- [DIRECTION]: Can you copy out the rows below character for character, from their first line through the line containing "scientific name: Gymnopilus penetrans", with both of those lines included and nothing after them?

- [ENTRIES SHOWN]:
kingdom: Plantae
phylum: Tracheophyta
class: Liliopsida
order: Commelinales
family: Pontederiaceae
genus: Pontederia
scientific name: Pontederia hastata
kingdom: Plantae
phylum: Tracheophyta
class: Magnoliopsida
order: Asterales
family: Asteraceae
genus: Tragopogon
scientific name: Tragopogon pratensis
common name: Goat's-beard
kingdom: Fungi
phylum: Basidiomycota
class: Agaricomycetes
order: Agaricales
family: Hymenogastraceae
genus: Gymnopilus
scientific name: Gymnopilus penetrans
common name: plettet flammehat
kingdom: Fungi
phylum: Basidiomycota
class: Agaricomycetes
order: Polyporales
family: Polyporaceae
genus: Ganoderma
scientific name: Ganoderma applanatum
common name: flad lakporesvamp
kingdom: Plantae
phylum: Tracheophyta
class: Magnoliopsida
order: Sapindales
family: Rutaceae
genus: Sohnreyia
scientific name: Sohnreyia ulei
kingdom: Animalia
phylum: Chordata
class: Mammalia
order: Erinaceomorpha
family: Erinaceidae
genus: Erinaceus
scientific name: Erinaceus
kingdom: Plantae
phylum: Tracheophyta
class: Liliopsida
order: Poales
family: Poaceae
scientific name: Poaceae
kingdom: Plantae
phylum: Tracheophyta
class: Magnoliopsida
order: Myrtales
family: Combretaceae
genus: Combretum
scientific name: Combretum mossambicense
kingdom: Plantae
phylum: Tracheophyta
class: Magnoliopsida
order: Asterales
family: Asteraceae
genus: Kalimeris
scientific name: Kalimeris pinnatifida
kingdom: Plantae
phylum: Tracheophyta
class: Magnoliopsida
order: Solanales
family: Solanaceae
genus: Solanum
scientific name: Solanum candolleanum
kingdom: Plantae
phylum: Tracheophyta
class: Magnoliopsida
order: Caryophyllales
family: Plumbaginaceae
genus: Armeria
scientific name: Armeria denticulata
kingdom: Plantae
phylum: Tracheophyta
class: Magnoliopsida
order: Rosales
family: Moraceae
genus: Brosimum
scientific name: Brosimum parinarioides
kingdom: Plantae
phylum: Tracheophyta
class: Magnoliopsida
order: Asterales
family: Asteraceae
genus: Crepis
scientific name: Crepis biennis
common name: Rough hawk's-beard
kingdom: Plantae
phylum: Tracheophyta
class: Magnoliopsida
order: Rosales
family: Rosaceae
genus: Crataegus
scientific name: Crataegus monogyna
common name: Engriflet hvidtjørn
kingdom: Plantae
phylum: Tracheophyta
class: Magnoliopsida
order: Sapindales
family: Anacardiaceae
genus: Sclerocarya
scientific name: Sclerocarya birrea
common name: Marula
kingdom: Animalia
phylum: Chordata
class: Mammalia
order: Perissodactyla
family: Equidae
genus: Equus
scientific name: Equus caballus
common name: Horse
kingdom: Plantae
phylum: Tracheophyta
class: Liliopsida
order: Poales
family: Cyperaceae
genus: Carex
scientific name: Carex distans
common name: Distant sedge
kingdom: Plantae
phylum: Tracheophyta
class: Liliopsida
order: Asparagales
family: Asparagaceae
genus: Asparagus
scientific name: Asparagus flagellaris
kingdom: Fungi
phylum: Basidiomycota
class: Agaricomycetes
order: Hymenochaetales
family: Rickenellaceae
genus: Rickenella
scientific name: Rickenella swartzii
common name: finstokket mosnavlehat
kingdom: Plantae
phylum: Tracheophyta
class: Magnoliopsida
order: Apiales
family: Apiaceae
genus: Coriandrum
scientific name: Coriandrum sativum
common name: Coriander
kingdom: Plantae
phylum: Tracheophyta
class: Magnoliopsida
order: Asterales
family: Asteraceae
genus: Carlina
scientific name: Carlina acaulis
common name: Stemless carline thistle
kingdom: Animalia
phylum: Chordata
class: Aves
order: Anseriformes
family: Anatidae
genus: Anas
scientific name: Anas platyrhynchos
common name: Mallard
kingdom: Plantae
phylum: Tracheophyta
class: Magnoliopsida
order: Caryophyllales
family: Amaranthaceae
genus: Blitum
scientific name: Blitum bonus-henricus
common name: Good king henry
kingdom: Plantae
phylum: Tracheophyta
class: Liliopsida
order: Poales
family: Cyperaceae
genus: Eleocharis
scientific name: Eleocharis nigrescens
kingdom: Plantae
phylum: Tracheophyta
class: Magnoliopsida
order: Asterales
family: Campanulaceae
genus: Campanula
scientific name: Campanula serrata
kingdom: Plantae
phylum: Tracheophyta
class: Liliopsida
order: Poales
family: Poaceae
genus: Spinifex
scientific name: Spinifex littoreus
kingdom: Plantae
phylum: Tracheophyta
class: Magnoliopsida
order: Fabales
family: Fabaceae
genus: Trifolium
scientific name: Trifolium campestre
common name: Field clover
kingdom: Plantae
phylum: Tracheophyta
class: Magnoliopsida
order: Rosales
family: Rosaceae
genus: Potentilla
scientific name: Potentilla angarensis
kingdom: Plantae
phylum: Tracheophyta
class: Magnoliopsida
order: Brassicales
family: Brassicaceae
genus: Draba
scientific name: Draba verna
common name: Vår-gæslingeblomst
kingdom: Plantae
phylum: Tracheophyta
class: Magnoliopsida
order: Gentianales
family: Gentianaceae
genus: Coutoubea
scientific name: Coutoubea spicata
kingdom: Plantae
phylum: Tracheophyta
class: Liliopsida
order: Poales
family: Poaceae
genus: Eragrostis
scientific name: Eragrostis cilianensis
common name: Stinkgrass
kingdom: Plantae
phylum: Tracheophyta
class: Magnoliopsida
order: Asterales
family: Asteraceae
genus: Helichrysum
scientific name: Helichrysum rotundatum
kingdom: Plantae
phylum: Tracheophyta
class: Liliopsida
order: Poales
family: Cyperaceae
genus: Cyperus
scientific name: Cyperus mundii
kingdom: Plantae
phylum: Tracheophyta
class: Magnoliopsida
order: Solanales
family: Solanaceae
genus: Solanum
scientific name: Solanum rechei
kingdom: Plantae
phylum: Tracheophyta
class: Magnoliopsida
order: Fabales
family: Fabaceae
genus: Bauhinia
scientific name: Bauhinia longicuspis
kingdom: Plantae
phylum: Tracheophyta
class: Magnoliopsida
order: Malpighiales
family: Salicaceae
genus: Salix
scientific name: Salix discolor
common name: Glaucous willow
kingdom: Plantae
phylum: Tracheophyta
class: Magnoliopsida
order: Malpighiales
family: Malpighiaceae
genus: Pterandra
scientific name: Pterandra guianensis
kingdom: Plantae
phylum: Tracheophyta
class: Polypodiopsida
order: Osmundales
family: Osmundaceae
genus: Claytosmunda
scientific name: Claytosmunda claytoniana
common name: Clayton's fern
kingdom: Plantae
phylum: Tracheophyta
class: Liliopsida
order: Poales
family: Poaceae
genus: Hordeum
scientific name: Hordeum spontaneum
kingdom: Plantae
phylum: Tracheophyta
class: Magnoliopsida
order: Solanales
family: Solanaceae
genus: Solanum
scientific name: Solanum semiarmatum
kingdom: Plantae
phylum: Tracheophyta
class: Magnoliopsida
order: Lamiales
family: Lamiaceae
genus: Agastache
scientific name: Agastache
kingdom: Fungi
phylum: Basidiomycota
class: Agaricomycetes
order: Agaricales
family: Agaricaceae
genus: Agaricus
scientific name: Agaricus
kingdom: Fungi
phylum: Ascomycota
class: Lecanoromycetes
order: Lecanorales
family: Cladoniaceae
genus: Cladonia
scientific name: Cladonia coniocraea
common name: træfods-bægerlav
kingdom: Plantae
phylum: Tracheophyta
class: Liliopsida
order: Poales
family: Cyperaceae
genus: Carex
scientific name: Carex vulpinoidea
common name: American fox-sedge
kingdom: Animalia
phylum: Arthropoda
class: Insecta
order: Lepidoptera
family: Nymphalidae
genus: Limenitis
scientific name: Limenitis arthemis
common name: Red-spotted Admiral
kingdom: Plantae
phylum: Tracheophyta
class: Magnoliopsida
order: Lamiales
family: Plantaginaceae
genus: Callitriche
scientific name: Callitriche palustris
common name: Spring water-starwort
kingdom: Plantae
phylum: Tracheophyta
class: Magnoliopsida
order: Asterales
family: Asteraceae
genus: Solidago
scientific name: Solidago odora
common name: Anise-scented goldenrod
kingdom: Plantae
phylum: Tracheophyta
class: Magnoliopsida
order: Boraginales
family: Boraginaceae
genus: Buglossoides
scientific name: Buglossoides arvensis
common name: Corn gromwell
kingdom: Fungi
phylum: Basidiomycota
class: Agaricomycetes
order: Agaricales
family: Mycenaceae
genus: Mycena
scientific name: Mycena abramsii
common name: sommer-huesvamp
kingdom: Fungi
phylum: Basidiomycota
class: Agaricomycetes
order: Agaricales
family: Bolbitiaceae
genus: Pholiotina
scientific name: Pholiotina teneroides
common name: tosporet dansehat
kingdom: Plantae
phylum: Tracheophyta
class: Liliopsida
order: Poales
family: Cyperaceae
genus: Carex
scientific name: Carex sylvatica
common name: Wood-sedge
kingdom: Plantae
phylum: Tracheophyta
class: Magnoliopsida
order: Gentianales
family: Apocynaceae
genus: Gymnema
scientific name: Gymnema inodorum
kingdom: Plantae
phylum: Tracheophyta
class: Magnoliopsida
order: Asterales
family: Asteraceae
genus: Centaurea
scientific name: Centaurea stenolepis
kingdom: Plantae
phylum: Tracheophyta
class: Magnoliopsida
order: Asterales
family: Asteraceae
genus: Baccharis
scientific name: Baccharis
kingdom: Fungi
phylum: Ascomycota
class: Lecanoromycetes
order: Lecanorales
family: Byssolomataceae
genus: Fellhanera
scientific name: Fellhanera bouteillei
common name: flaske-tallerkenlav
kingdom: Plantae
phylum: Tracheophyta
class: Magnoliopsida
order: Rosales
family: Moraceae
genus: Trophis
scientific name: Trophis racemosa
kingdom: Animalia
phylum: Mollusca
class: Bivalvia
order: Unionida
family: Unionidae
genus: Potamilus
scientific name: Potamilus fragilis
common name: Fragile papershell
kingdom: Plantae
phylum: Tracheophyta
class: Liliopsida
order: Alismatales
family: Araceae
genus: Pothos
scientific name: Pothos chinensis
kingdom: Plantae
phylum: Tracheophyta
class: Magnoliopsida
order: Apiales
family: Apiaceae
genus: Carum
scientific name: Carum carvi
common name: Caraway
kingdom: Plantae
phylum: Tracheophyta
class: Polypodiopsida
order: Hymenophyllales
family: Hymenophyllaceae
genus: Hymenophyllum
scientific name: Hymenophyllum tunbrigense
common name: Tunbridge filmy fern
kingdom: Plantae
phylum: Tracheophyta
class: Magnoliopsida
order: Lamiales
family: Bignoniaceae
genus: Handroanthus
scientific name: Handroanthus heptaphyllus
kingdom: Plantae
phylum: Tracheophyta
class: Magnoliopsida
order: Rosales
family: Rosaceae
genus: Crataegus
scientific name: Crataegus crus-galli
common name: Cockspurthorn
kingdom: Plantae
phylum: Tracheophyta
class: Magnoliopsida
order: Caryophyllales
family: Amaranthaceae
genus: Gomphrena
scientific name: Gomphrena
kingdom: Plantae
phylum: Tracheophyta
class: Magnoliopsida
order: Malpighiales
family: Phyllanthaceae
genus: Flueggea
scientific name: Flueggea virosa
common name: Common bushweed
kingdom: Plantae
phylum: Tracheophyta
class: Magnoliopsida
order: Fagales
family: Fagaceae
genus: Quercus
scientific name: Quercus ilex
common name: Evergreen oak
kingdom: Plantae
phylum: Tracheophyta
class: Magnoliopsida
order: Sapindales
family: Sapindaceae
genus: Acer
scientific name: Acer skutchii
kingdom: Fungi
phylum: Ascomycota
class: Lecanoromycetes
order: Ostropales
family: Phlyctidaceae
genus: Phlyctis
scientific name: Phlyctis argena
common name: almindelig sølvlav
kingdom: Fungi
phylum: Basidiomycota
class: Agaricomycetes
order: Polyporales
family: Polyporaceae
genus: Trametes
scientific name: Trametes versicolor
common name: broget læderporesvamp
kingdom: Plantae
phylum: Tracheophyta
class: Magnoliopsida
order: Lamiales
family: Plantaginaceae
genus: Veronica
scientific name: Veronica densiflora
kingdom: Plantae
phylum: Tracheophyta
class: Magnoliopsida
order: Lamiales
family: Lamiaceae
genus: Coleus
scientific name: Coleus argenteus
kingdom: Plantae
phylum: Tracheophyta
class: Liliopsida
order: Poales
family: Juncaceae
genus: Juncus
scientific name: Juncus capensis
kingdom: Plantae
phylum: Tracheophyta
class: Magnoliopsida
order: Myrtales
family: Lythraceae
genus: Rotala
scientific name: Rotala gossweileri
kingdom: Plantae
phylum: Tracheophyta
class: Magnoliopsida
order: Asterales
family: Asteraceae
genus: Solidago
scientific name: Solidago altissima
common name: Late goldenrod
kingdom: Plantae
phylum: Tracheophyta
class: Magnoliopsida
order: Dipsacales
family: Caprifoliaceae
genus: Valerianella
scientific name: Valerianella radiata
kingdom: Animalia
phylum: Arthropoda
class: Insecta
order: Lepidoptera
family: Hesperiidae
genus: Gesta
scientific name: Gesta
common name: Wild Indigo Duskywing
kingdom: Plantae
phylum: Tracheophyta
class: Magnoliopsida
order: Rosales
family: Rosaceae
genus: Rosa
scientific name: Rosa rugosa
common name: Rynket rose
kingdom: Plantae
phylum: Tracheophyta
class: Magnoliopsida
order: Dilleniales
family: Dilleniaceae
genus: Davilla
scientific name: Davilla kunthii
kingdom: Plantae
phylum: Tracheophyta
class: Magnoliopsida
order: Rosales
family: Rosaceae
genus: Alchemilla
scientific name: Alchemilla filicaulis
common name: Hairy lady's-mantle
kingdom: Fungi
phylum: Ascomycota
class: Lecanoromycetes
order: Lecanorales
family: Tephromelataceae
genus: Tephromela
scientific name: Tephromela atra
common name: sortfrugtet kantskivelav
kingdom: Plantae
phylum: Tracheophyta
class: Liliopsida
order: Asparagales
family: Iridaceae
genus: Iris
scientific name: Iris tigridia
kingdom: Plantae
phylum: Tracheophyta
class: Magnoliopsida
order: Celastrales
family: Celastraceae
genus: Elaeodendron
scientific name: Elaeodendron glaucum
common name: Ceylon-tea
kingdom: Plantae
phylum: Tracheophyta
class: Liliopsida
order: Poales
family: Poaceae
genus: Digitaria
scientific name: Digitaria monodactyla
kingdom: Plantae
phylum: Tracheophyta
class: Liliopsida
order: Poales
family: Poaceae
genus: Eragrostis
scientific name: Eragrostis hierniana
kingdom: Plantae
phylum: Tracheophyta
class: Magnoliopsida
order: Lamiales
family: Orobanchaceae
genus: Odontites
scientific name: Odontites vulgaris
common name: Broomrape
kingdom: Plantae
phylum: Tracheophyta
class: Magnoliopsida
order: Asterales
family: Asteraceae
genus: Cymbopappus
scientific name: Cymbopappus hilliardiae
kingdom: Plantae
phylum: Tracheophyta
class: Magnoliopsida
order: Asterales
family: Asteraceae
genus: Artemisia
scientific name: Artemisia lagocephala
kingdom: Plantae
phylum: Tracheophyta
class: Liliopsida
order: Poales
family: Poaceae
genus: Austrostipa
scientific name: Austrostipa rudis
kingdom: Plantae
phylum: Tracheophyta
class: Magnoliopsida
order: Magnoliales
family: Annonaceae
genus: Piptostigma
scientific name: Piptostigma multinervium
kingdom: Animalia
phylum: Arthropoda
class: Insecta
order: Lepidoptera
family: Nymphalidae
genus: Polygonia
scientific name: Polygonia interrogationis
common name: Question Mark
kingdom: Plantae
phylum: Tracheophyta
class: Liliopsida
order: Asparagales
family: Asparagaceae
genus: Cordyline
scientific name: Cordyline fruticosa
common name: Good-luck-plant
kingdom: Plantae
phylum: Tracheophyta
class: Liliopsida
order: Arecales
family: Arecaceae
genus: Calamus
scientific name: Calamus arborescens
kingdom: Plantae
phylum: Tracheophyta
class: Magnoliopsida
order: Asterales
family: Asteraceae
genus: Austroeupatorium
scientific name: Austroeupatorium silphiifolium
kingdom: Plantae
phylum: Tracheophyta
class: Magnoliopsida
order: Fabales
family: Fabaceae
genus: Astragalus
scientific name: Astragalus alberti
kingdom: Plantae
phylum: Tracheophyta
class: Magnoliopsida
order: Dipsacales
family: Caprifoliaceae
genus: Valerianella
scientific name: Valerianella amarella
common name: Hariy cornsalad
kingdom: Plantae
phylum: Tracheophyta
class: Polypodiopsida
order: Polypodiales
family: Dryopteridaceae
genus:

- [RESULT OF THIS TASK]:
kingdom: Plantae
phylum: Tracheophyta
class: Liliopsida
order: Commelinales
family: Pontederiaceae
genus: Pontederia
scientific name: Pontederia hastata
kingdom: Plantae
phylum: Tracheophyta
class: Magnoliopsida
order: Asterales
family: Asteraceae
genus: Tragopogon
scientific name: Tragopogon pratensis
common name: Goat's-beard
kingdom: Fungi
phylum: Basidiomycota
class: Agaricomycetes
order: Agaricales
family: Hymenogastraceae
genus: Gymnopilus
scientific name: Gymnopilus penetrans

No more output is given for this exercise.